Last Sunday’s sermon touched a nerve. More people than usual commented it was helpful. A few felt, as one of you said, I “rattled their cages.”
Beloved, if I have a problem with someone over an issue, I’ll go to that person directly. But when I see challenges in the life together, I need to engage them publicly. From the pulpit, I try and tackle them theologically.
Please remember (as if you could forget!): I’m too fallible a preacher to claim to deliver the truth from on high. That’s not a UCC understanding of homiletics. Instead, leaning on the biblical stories and our theological traditions, working with my own limited powers of religious reflection, praying for the Spirit, I aim to make you think… to support YOUR reflections, so faith informs the issues relevant to your life. If I get you questioning, or praying, or looking up Scripture, even in disagreement with me, I’ve done my job.
Because Old First is feeling into new ways of doing ministry, with more questions than answers, all the kinks aren’t worked out yet (particularly communication, coordination and accountability). But I’m noticing buds, even nascent fruit. The vision is to engage as many people as possible in transformative ministries. Ministry here is to be diverse, broad-based and decentralized, rather than hierarchical. Empowering and permission-giving, rather than gate-keeping or nay-saying.

◆ **Supplied records**
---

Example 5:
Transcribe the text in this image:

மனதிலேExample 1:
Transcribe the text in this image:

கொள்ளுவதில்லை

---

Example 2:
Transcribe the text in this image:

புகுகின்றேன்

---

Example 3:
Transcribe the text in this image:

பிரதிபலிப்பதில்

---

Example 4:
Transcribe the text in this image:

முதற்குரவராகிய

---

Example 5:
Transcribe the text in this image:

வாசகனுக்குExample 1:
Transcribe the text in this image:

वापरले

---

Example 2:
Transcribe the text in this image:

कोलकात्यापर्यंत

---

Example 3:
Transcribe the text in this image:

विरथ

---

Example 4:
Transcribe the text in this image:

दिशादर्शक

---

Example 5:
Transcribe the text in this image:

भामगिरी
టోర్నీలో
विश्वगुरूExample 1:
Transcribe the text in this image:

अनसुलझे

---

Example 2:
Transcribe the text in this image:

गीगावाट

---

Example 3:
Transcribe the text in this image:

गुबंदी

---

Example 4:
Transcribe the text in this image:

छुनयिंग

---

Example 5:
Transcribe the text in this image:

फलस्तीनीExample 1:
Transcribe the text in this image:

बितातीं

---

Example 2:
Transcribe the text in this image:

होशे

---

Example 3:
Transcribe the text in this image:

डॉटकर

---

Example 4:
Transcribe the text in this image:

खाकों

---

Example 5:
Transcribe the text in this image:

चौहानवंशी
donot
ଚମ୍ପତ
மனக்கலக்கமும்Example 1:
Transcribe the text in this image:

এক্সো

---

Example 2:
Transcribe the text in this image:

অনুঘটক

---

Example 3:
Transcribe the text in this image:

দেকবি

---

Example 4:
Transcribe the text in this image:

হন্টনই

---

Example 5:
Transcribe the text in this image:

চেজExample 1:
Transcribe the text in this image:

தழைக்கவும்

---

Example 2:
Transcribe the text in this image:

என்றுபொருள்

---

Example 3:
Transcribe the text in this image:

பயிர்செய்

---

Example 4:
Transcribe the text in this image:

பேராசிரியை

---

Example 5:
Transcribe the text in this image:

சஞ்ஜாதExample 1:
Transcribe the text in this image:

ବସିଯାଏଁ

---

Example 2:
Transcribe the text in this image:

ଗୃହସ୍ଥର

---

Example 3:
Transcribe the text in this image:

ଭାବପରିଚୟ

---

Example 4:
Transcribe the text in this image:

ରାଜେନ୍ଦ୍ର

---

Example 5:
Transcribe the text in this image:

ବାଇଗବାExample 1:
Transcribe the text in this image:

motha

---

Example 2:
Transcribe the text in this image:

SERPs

◆ **Set of tasks**
- a) Output the passage of the sermon letter starting at "Last Sunday’s sermon" and ending at "tackle them theologically.".
- b) Extend the letter about last Sunday's sermon with its next part, picking up after its final sentence.

◆ **The replies**
- a)
Last Sunday’s sermon touched a nerve. More people than usual commented it was helpful. A few felt, as one of you said, I “rattled their cages.”
Beloved, if I have a problem with someone over an issue, I’ll go to that person directly. But when I see challenges in the life together, I need to engage them publicly. From the pulpit, I try and tackle them theologically.

- b)
Here are my hoped for approaches to our work together. You may believe other commitments would serve us better. If so, I hope we talk.
1) Religion is about what matters most. In other words, don’t sweat the small stuff. One time in my last job, the Executive Council spent an hour and a half and reams of paper discussing a $900 decision over decorations. The next item on the agenda, a $35,000 expense for bringing the ship, “The Amistad,” to port in Oswego, had neither an explicit plan nor any details in writing. This latter, big-ticket item was affirmed in under four minutes.
Time, energy and anxiety are often dedicated in inverse proportion to a subject matter’s importance. Keeping perspective, letting go, or at least delegating the minutiae could keep us focused on weightier issues (justice, service, sharing God’s love in an increasingly diverse and ever smaller world). Wasting time on what doesn’t matter, the church gives people it hopes another reason to give up on organized religion.
2) The sky doesn’t fall very often. How many mistakes in church life are irreversible or deadly? Individual decisions add up to traditions, but few single missteps are unsurvivable. Rare are the choices that warrant competitive, all or nothing, win/lose holy wars.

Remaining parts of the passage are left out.